After Jeffrey Johnson shot and killed a former co-worker, Steven Ercolino, near the Empire State Building on Friday, it emerged that police officers had inadvertently shot nine bystanders in the exchange. The nanosecond speed at which a shooting plays out is followed by hours of analysis, second-guessing, and study, says the New York Times. Geoffrey Alpert, a criminologist at the University of South Carolina and an expert on the police use of force, said that hitting innocent civilians “doesn't happen very often, but it happens.”
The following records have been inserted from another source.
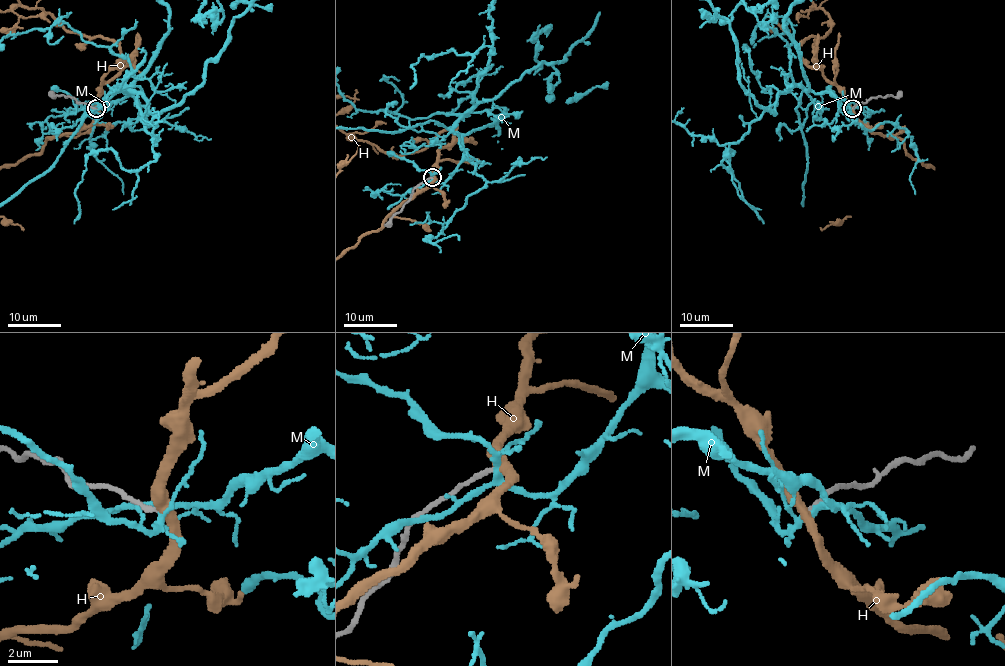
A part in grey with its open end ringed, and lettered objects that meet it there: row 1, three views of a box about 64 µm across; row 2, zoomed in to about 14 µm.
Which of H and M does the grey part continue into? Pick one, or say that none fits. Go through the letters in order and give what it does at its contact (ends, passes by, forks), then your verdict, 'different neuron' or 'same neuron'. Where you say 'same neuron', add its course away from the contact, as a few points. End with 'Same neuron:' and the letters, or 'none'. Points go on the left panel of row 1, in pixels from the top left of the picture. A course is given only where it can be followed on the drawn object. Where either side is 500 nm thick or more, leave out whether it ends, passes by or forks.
H: it passes by; same neuron
M: it forks; different neuron
Same neuron: H

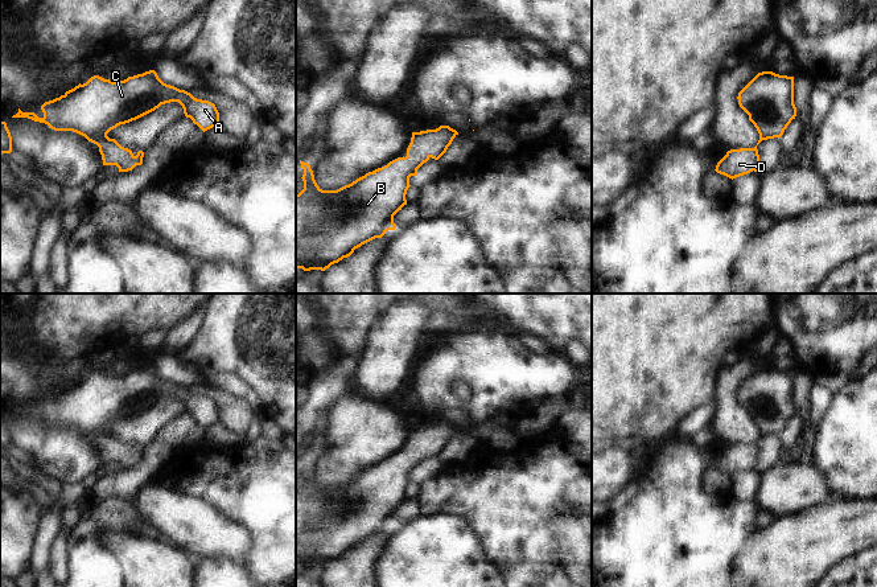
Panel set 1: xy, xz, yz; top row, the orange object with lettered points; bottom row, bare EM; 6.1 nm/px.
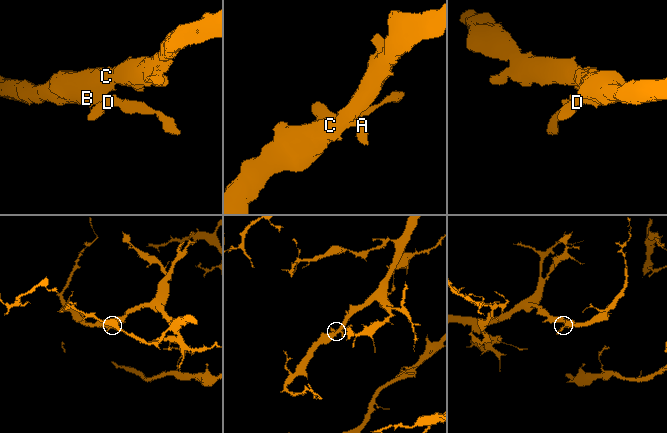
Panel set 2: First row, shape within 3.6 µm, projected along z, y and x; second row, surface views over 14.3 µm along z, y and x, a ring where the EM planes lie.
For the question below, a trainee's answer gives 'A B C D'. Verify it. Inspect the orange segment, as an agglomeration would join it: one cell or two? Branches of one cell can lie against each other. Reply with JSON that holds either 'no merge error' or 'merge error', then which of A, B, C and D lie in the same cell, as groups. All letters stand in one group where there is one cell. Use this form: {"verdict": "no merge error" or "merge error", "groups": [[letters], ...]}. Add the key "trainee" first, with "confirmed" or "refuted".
{"trainee": "confirmed", "verdict": "no merge error", "groups": [["A", "B", "C", "D"]]}

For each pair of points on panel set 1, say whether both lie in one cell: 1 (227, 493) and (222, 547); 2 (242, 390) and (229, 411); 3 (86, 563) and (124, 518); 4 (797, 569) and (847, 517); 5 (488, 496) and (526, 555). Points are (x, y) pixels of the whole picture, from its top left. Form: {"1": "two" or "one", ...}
{"1": "two", "2": "two", "3": "one", "4": "one", "5": "one"}

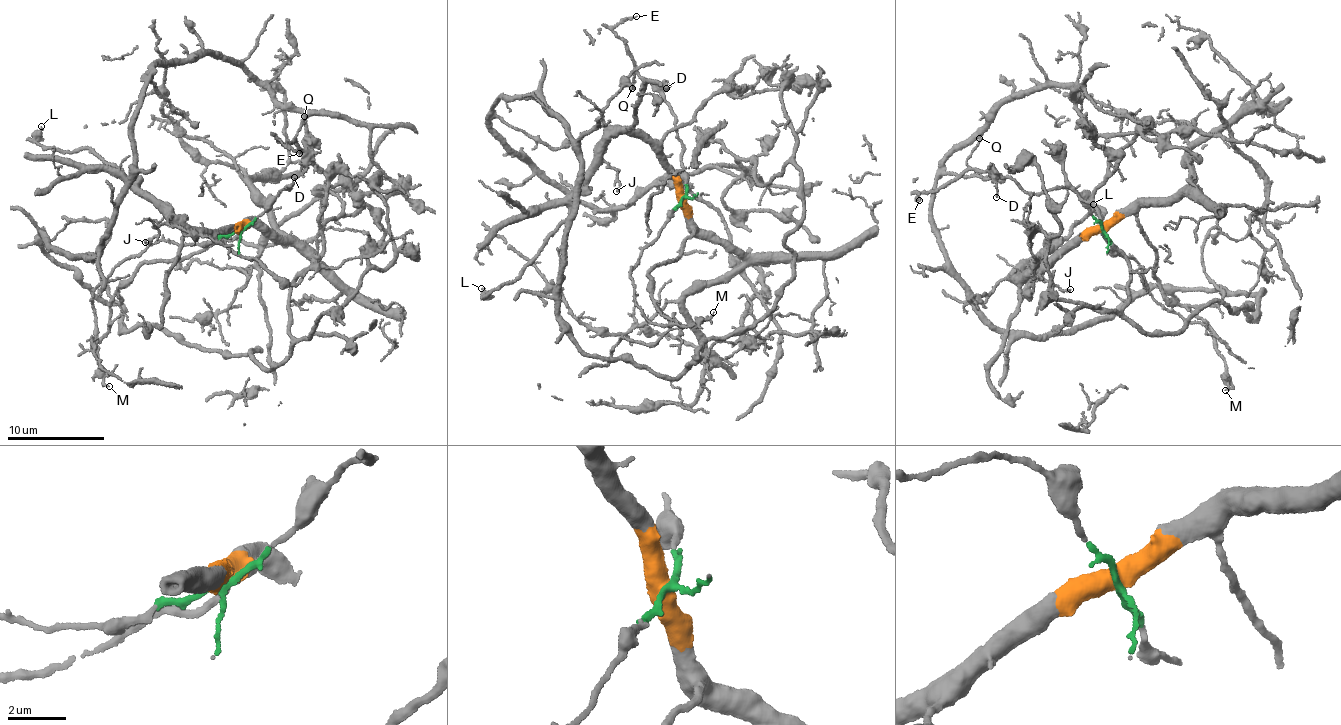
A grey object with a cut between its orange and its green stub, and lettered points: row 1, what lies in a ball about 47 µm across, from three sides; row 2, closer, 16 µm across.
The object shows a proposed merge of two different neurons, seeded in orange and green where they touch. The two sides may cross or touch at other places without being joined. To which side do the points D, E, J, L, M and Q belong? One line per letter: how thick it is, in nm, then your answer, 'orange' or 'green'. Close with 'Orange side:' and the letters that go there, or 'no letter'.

He added: “The rule of thumb is that you do not put civilians in the line of fire, but the rule of thumb is also that you don't let a murderer get away.” In many police shootings, stray shots are almost inevitable; a study based on New York's annual firearms discharge reports indicated that officers hit their targets 34 percent or the time. “It's a tense situation, people are scared and moving,” Alpert said. “It's not like the movies, where you can shoot the gun out of his hand.” A recent New York police annual report says, “One of the grim realities of police work is the terrible contradiction that can arise when it becomes necessary to protect life by using deadly physical force.” The patrol guide, the department's manual, states that officers should not fire their weapons when, “in their professional judgment, doing so will unnecessarily endanger innocent persons.”